Extra practice, workouts and special regimens to get back the strength and agility that made him a college star finally paid off when he made the Giants this summer. "He's a football player. He's dedicated. He's smart. He learns very quickly," says New York Giants coach Tom Coughlin. "And he earned it primarily on his special teams play and his intelligence. You tell him one time what to do and he does it."
Resuming full-contact hitting on the football field again was exhilarating, for Herzlich. "It was awesome. I felt like normal again," he tells Pitts. But normal isn't good enough in the NFL. "There is still... I just got to prove I can help this team win. They asked me to come here because they wanted to see if I could play football and not see if I was over my cancer," says Herzlich.

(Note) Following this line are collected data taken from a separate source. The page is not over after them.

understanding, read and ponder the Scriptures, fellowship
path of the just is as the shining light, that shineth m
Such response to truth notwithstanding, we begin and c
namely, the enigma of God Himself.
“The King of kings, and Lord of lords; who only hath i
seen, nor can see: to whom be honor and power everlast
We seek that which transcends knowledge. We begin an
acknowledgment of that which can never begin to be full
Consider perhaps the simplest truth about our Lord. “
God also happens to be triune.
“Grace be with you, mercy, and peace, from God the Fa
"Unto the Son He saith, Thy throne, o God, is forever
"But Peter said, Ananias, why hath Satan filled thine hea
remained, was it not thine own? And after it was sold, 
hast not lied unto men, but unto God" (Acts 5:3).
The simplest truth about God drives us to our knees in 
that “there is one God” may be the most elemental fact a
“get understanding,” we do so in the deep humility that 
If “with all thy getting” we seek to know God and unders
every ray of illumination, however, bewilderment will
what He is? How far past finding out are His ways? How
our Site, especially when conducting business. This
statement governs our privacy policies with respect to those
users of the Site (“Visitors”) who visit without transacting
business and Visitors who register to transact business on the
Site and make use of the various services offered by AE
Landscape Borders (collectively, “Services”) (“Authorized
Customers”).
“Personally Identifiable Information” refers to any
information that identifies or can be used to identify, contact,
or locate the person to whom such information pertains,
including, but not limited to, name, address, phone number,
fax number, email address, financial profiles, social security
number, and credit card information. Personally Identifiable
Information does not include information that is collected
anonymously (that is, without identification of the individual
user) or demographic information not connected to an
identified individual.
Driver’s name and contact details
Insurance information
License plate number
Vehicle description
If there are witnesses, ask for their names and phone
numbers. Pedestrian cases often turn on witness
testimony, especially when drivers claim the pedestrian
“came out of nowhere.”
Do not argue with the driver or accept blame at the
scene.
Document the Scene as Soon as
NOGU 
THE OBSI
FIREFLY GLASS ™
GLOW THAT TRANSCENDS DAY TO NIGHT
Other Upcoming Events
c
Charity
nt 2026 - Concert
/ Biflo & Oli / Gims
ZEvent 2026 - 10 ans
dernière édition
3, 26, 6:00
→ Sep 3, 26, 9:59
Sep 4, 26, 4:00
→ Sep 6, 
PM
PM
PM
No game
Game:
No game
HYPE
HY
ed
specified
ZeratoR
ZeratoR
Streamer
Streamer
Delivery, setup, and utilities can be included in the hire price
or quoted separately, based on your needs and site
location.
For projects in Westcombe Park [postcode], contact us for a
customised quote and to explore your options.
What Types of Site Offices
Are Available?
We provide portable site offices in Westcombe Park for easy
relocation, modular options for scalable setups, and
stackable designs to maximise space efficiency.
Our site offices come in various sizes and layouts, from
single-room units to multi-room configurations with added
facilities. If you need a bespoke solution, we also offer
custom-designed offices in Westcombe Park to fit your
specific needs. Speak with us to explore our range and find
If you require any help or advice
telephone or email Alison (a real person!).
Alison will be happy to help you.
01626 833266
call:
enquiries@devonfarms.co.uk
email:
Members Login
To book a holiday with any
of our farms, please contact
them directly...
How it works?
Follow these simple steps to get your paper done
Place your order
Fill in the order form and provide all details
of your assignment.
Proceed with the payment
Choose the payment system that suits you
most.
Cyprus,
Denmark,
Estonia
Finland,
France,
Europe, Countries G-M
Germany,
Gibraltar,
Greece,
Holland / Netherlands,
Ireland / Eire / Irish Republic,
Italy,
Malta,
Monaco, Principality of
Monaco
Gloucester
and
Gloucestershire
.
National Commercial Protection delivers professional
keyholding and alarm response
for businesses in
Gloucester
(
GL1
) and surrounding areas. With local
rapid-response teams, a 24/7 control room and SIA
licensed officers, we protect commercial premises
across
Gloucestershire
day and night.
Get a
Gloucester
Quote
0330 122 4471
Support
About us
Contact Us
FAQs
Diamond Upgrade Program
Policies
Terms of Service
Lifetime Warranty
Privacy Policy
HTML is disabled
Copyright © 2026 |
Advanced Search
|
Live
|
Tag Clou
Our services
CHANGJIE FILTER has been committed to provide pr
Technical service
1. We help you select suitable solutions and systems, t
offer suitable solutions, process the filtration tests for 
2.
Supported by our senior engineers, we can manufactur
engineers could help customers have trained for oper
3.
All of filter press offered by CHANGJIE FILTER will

The journey to get over the cancer and into the NFL began with a decision doctors did not recommend. Instead of a cadaver bone to replace his cancerous femur, he opted to treat the cancer with chemotherapy and radiation and shore up the femur with the titanium rod. It would give him his best chance to play football again.
He returned to Boston College to play last fall, but after the season, he was not drafted by the NFL. Determined to make it, he began training in Florida - a grueling program to prepare him for the pros. A final MRI gave him the go-ahead he needed to play at the pro level. His dream started to fall into place when the NFL strike ended and he was called by several teams for tryouts. He picked the Giants. "It's definitely the right fit for me and you know I'm ready to go," he said.